The Blade Runner score and its long road to official release, and then the lacklustre quality of those releases, is a long story that I won’t go into here (I’ve gone into it before on this blog). But suffice to say its been a sad fact that the best edition of the score on disc is any one of the many bootlegs that have done the rounds for the past twenty years or more, albeit their sound quality is generally inferior to that of the official releases. The producers of this ’30th Anniversary Celebration’ seem to have decided that they should re-record the score and in doing so attempt to recreate the content of the initial bootlegs. I mean, this things content is pretty much identical.
So we wind up with a disc that is, incredibly, as irritating as the lacklustre ‘official’ releases that precipitated its creation. Yes, its nice to have the music in high fidelity without the edits and remixes and dialogues that plagued the official albums. But its irritating that recreating the music missing from the official releases hasn’t been attempted,while the bootlegs (inferior sound quality aside) produce the score recreated here minus the edits/remixes/dialogues anyway. Why slavishly reproduce the ten-minute Blade Runner Blues track when only a few minutes are in the film, or re-record One More Kiss Dear (source music way back in the background for all of twenty seconds in the film) rather than re-create I Am The Business or the Taffy Lewis Bar music, cues that every BR nut truly craves?
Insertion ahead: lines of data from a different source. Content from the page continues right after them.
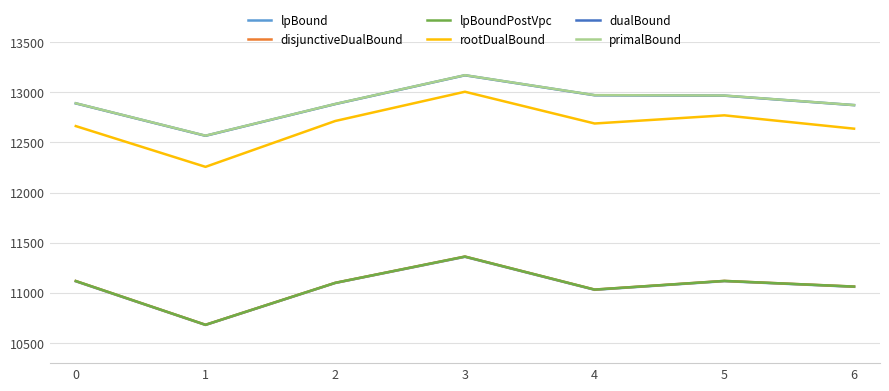

Does the chart have visible grid lines?

Yes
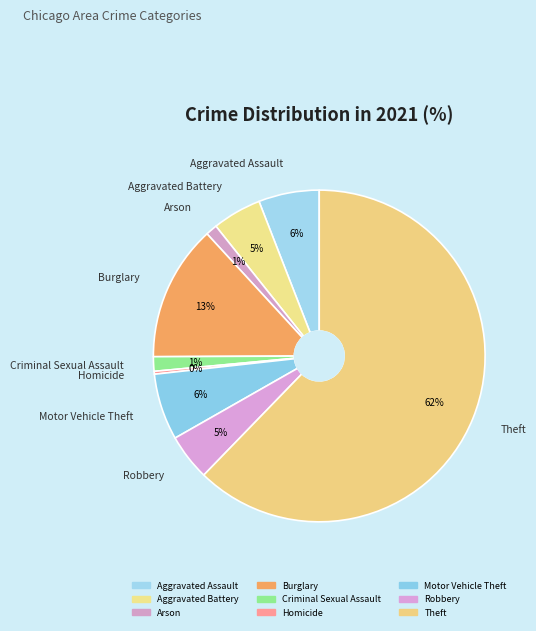

How many slices are in this pie chart?

9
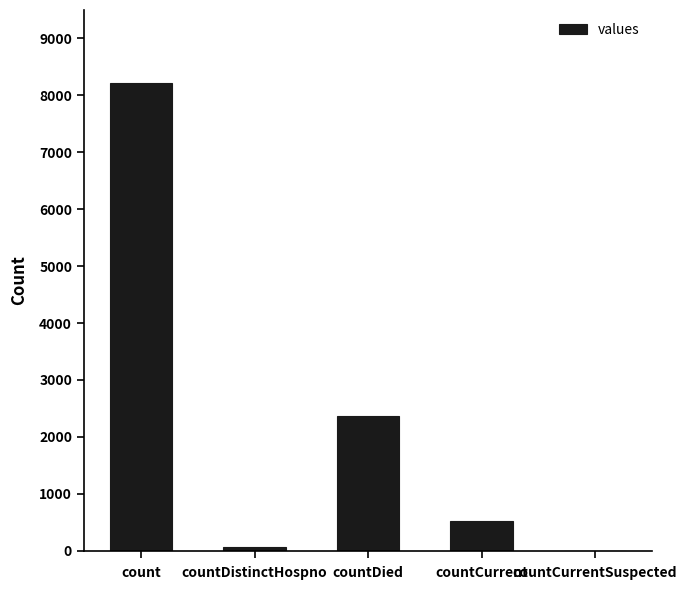

What is the ratio of the value at countDied to the value at countCurrent?

4.5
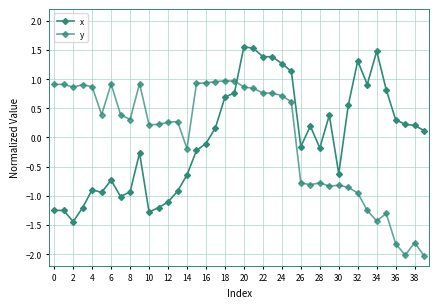

True or false: x and y cross at least once.

True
What I’m getting at is that this BSX release sadly doesn’t isolate itself enough from the official releases or the bootlegs with its own unique identity- this is particularly frustrating as much of it is just so damned good. A bolder, 2-disc edition with all the stuff from the film missing in all previous editions would have been nigh on perfect and indispensable. I’ve asked the producer of the album on one of the film music forums if an expanded or additional release might be one day on the cards but he didn’t bother with a reply so sadly it looks unlikely.
Still, all that being said, anyone who cares for the Blade Runner score should really race to pick this up. The CD edition is limited to 2000 copies but its also available on itunes so should be easy enough to get hold of. Rothermich really created something quite special here, and is to be applauded. I only wish he and the producers had been a tad mote ambitious.
Oh well, over to you, Vangelis. Time you had another attempt at the definitive Blade Runner?